How humble, and barely schemingly elitist at all, does freakin’ TRUDEAU look now, by this comparison!

!!!!

Gilles Duceppe looks like Stephane Dion next to Mr. Harper, and I’m not joking.  This is the most unethical shit I’ve ever seen.  It’s the most un-Canadian thing I’ve ever seen, even in the very heartland of Quebec nationalism.  So this was going to be a very easy vote for me, there was going to be nothing Mr.

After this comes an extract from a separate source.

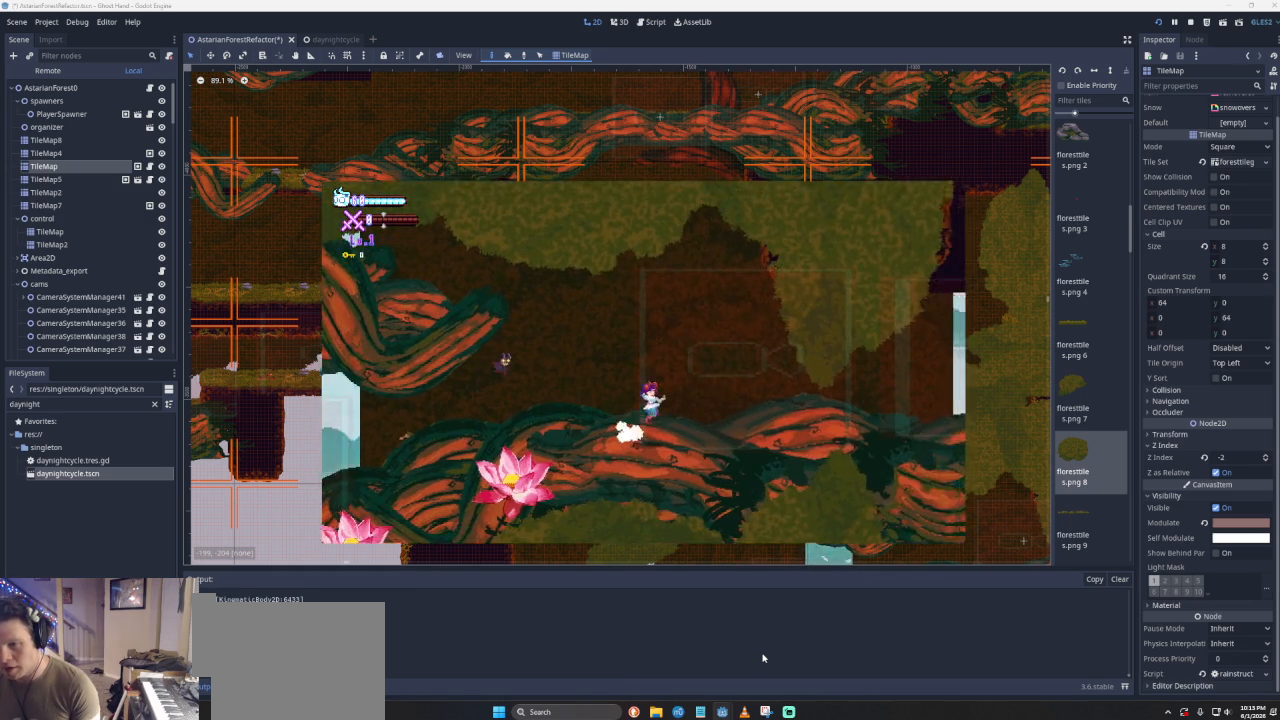
{"buttons": [], "left_stick": "right", "events": [[233, "CROSS", "up"]]}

Ignatieff could say or do that would peel me away from Elizabeth May, who doesn’t lie and doesn’t spin and doesn’t read off cue-cards.  But Harper, that slimy motherfucker.

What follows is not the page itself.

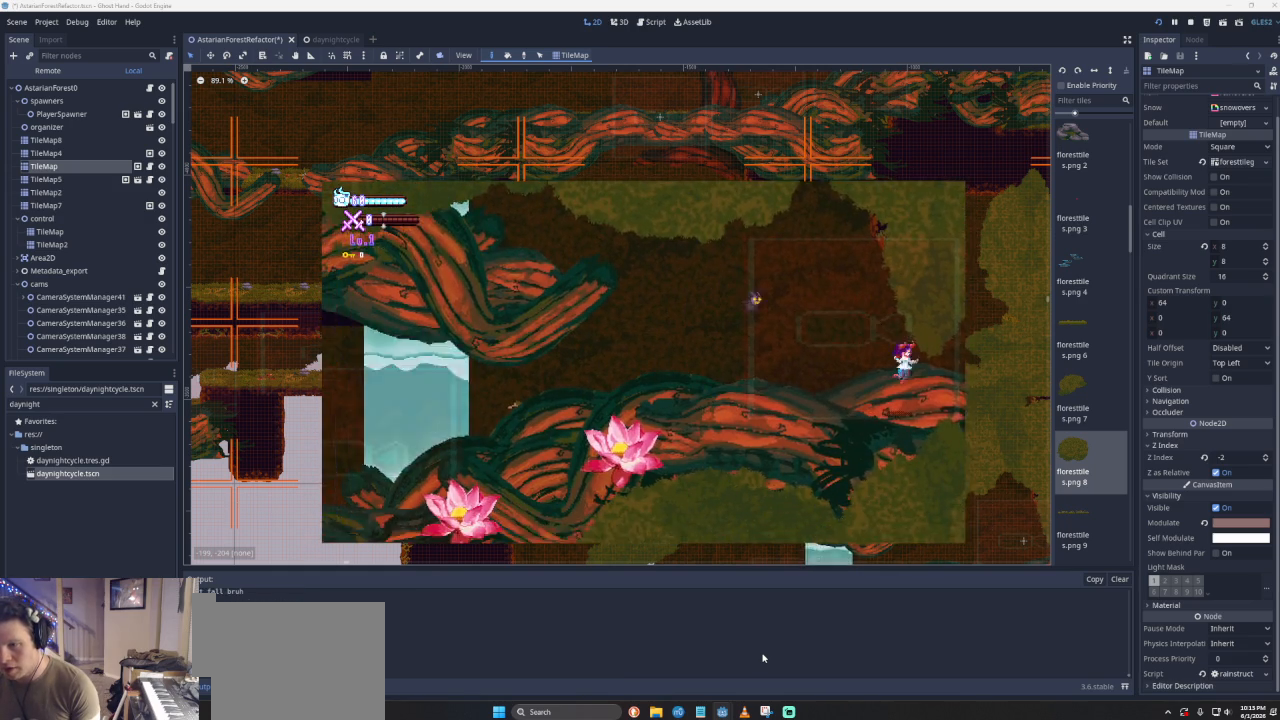
{"buttons": [], "left_stick": "right", "events": []}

He just might make me vote against my heart.

It’s one thing to be an ideologue.  But it’s quite another to be a vandal.  Throwing rocks through the stained-glass window.  He’s the worst Prime Minister we’ve ever had, but he’s an even more toxic campaigner.

For anyone who cares, I’ll be updating my inclinations as the election draws nearer.  This is stupid;  the Liberals already lost my vote.

Now Stephen Harper is trying to make me vote for them.

But isn’t that their job?

This mammoth-in-ice Parliament has gotten so goddamn incestuous.  Rex is right:  whenever Harper goes up in the polls, that’s a sign to Canadians that it’s time to start liking Ignatieff more.  If Ignatieff goes up, it’s a sign to start preferring Harper.  No one wants this Parliament.  Now Harper is doing things to keep disaffected Liberals voting with the centre-right.  Ignatieff, by the sheer power of his uncharisma (and who in the hell loses a contest of charisma with fucking Stephen Harper anyway?  Man looks like he stepped out of a lesbian theatre collective’s botched reimagining of Hamlet) (my brilliant gay sisters will forgive me that easy joke, I hope — in my defence, it was Jon Stewart who made it first, not me ), Ignatieff is driving conservative voters who are quite fucked-off with “The Harper Conservatives” back to fucking Harper, and what a world, what a world.  This Parliament is dead in more ways than one.  Yin and yang are blowing one another.  I was looking forward to casting a vote that wasn’t a protest vote.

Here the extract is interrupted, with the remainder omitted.